Stored data entries
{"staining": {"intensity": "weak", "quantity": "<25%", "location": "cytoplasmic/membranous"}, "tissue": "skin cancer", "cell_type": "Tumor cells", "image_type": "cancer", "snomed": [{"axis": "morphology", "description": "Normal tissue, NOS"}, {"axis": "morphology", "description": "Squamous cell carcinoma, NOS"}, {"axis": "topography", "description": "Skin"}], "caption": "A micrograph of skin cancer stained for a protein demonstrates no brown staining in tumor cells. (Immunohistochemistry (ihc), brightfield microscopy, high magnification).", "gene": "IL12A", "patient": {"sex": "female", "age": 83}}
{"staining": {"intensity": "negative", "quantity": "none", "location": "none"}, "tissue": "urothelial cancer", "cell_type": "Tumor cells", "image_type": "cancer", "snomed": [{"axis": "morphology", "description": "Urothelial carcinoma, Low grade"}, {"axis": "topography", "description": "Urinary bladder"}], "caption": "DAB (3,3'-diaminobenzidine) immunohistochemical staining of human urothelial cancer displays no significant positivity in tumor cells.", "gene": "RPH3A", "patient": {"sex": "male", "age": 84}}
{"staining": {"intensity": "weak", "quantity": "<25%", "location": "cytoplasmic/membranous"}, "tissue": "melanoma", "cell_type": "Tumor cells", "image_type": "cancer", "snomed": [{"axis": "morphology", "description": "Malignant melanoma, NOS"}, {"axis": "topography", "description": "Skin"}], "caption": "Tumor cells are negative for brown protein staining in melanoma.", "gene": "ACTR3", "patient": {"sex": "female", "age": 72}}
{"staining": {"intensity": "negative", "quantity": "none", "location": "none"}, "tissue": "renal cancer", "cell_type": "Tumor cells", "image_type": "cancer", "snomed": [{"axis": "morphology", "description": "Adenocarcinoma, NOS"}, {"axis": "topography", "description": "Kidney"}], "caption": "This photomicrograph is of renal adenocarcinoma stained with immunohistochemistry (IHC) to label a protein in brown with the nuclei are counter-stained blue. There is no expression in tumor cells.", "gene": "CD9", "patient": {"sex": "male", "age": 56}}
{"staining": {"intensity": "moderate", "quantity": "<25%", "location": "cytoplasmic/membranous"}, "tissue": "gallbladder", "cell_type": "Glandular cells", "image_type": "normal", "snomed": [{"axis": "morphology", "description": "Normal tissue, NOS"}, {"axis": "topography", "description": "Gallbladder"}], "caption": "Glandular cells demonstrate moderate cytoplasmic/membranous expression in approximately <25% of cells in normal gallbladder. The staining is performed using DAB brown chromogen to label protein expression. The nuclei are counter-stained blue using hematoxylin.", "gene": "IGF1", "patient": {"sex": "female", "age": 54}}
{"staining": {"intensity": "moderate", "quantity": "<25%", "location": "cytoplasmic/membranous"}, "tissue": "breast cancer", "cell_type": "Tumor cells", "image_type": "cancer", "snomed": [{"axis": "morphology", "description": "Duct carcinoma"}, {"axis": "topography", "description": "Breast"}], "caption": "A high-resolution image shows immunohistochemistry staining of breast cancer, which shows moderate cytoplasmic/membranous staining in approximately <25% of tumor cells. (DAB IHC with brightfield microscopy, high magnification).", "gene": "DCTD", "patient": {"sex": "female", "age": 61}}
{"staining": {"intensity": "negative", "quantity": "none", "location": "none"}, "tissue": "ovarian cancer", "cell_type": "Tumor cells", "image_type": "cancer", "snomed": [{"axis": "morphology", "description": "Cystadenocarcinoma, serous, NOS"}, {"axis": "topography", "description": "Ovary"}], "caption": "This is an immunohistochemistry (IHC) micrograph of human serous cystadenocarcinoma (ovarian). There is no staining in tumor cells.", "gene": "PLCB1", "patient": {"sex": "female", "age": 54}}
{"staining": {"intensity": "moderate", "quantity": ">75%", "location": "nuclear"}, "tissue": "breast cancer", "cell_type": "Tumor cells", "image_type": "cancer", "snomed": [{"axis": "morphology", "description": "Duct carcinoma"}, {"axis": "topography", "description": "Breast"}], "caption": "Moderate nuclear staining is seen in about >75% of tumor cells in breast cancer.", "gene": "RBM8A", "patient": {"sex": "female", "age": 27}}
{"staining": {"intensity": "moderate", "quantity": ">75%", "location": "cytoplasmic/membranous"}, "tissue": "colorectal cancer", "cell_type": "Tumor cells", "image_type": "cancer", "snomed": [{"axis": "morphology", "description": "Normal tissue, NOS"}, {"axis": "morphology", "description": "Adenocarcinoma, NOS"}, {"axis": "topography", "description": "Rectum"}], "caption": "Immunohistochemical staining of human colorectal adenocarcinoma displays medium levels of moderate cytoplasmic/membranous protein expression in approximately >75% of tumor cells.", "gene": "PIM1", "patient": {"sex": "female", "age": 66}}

**Your goal:**
Using the entries above, give the number of lines that include "breast", with no added words.

**Response area:**
2